**Fragmento del documento**

*-*-*

Quienes deseen leer el texto completo de esta memoria personal, lo encontrarán en "EL LABERINTO y EL HILO" (completo)
Algunos amigos/as me pidieron que lo buscara y publicara. Intenté encontrarlo en los archivos de Página/12, pero no pude conseguirlo. Entonces me puse a revisar viejos papeles y en una carpeta estaba. Y si estaba, debía estar también en un antiguo diskette. ¡Y estaba! Aquí lo reproduzco, 18 años después...
(Caracas, 2 de agosto de 1993)
Señor Presidente de la República de Venezuela...
Señores del Jurado...
Vengo a agradecer esta distinción con que hoy me honran. Sé de la importancia de este Premio, al que jamás aspiré porque daba por supuesto que mis méritos nunca serían suficientes, del mismo modo que advierto la trascendencia que adquiere a partir de ahora mi trabajo silencioso, solitario y casi secreto, como el de todos los escritores que en el mundo han sido.
Agradezco este honor -cuyo merecimiento seguramente me excede- y lo tomo como una verdadera lección de humildad porque, íntimamente, siento que este premio no es mío sino de mis maestros: especialmente Juan Rulfo y Juan Filloy, a quienes lo dedico -si ustedes me lo permiten- porque sin ellos yo sería, para decirlo con palabras de aquel gran mexicano, “una puritita nada”.
Este Premio, desde su nombre y desde ahora, entraña para mí una enorme responsabilidad, a cuya altura procuraré estar. Rómulo Gallegos fue, desde mi infancia, un personaje estrechamente unido a las dos cosas más importantes que con amor y sabiduría me inculcaron mis padres: cultura y sensibilidad social. Fue “Doña Bárbara” una de las novelas capitales de mi formación literaria, acaso porque entroncaba de manera perfecta con el legado que a los argentinos nos dejó ese grande del siglo pasado que fue Domingo Faustino Sarmiento: la disyuntiva civilización o barbarie fue y sigue siendo el signo de nuestro desarrollo como naciones. No sólo en la literatura.
Aquella disyuntiva mantiene plena vigencia en estos días finiseculares en que nuestros países fortalecen sus democracias a pesar de las constantes amenazas. ¿Cómo afirmar hoy el triunfo de la civilización, señoras y señores, en estos años y estos días en que todos los indicios cotidianos tienden a hacernos pensar que todo está perdido? En mi opinión, de una sola manera: con más democracia, con más tolerancia, con más cultura. Y para ello, nuestra misión -en tanto escritores, en tanto intelectuales- no puede ser otra que seguir predicando que hacer cultura en nuestra América, hoy, es resistirnos a la barbarie contemporánea.
No se trata, por lo tanto, solamente de pensar qué literatura hacemos en democracia, sino pensar qué significa hacer literatura en democracias todavía incipientes y que funcionan en sociedades todavía autoritarias y -lo que es más grave- degradadas culturalmente.
Lejos de mi intención proveer recetas, Sr. Presidente. Pero si de algo creo estar seguro es de que la memoria es más consistente y más noble que el olvido. Por eso me complace decir aquí que la narrativa argentina de estos años -y en general la latinoamericana- no deja de apelar a la memoria colectiva, para reinventarla, y reescribirla. Tiene razón la escritora uruguaya Armonía Somers: "Es preciso forzar la memoria hasta las últimas consecuencias".

*-*-*

**Registros proporcionados**
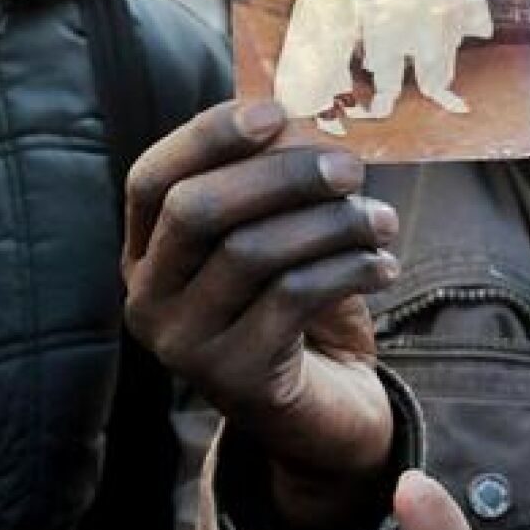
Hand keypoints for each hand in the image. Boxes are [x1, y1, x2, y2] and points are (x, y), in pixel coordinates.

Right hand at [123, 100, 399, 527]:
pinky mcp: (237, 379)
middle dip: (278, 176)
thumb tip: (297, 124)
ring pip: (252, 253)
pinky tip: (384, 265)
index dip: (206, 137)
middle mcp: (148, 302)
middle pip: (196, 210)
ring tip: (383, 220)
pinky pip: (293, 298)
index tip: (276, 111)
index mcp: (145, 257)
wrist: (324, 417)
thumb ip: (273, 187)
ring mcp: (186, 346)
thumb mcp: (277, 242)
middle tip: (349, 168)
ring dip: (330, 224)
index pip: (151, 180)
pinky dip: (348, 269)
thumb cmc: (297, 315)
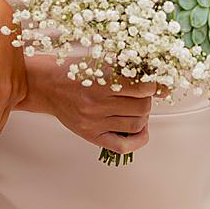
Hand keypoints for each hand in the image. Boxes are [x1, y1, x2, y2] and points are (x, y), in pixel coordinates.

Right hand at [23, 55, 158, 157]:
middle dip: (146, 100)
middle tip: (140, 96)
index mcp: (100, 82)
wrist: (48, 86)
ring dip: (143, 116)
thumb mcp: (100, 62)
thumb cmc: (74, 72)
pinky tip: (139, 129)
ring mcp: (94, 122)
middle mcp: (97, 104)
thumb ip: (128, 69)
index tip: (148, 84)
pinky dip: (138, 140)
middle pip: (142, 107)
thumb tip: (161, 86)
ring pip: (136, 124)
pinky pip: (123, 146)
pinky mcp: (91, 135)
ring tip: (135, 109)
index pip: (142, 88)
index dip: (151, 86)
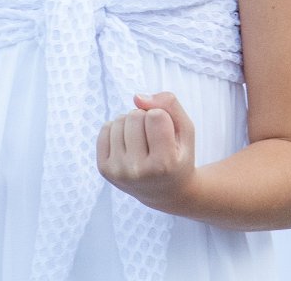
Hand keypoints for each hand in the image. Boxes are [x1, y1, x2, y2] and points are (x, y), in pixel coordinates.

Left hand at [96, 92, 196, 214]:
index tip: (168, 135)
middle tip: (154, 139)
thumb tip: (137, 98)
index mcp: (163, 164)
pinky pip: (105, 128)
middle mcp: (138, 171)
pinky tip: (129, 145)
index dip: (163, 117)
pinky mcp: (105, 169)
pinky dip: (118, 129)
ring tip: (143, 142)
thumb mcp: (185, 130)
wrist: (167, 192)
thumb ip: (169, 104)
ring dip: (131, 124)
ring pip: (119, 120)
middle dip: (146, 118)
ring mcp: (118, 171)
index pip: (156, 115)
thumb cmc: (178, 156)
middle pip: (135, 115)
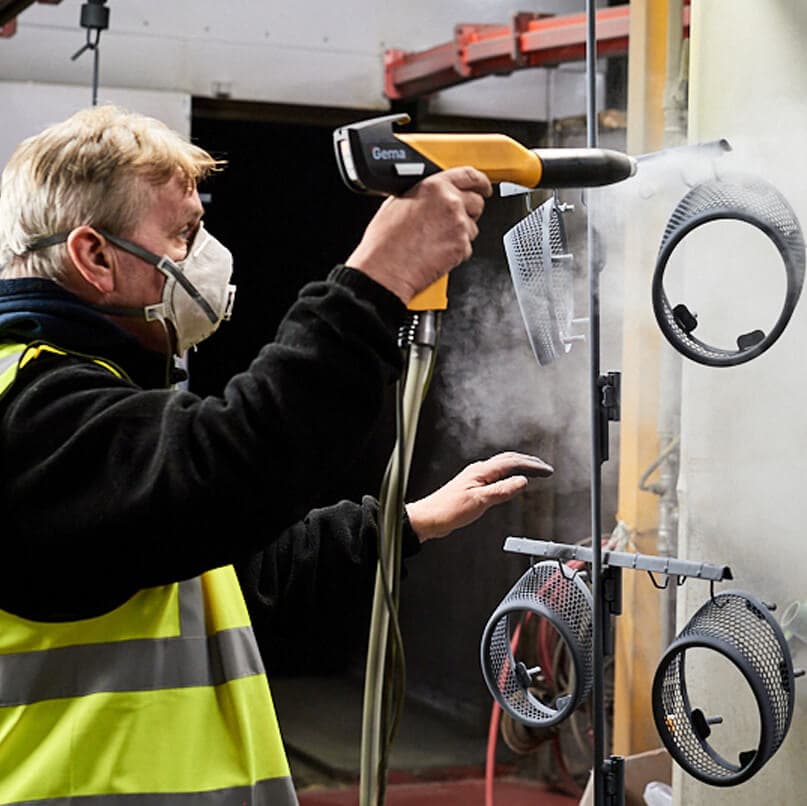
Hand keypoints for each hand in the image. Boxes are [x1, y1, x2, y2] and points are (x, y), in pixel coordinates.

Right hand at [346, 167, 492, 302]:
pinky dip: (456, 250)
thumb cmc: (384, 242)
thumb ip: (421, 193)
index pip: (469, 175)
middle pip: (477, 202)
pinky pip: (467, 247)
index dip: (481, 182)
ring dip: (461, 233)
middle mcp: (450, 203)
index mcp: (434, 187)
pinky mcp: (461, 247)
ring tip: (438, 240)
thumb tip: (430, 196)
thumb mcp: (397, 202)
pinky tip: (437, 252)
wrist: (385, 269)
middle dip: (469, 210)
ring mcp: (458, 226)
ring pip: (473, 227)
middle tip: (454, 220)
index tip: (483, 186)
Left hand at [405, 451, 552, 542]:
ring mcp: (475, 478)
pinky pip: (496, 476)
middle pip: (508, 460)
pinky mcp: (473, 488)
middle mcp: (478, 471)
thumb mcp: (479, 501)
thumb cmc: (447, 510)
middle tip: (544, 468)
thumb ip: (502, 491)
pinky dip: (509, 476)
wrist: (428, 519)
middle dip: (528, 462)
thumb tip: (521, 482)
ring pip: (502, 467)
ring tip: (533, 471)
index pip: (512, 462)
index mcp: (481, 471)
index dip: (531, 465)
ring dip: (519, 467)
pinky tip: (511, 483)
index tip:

*-*-*

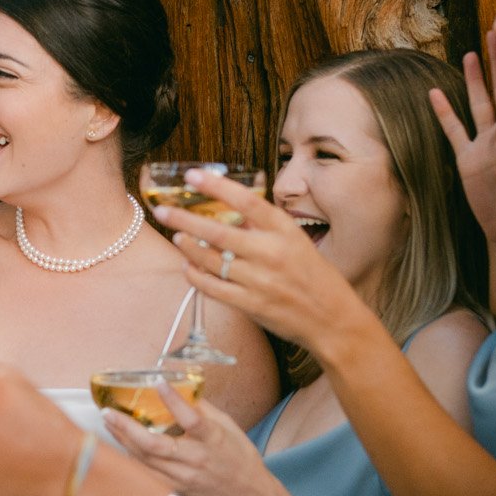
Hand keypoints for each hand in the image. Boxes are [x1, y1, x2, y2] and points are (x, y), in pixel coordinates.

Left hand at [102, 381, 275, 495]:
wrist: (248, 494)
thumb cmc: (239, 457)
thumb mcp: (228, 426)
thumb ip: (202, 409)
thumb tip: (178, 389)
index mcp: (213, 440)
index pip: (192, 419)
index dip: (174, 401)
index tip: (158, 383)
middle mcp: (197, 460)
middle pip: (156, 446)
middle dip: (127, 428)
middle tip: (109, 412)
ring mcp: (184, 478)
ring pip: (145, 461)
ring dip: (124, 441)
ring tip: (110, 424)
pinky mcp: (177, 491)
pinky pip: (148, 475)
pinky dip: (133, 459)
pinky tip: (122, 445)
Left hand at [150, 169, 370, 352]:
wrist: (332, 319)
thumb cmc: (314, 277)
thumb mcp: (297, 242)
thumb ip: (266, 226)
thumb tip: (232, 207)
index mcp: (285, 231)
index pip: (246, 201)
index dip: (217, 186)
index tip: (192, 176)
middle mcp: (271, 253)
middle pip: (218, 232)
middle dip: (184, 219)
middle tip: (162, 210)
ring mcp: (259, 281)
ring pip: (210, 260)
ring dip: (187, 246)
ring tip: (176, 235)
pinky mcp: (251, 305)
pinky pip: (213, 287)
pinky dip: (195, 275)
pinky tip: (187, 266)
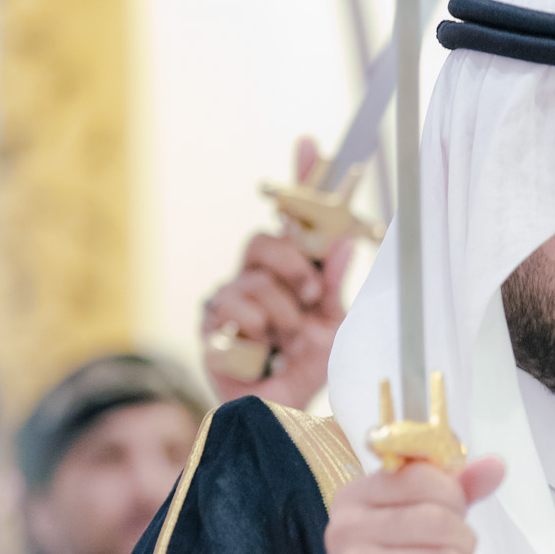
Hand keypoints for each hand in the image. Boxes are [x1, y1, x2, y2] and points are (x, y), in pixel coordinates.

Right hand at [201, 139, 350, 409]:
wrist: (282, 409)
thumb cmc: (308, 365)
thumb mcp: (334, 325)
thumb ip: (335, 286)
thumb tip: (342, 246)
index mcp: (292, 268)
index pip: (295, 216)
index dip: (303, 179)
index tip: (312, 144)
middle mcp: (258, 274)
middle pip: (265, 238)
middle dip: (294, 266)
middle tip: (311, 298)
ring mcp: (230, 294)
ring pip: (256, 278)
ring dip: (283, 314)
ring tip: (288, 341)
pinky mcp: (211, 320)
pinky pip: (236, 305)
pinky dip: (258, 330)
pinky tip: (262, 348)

*-*-*

**Preguntas por responder**
A: ¿Qué personas se nombran en el discurso? Enuméralas todas.
B: ¿Podrías imprimir del discurso el pasaje que empieza con "Vengo a agradecer" y sigue hasta "mundo han sido."?

**Lista de respuestas**
A: Juan Rulfo, Juan Filloy, Rómulo Gallegos, Domingo Faustino Sarmiento y Armonía Somers.

B:
Vengo a agradecer esta distinción con que hoy me honran. Sé de la importancia de este Premio, al que jamás aspiré porque daba por supuesto que mis méritos nunca serían suficientes, del mismo modo que advierto la trascendencia que adquiere a partir de ahora mi trabajo silencioso, solitario y casi secreto, como el de todos los escritores que en el mundo han sido.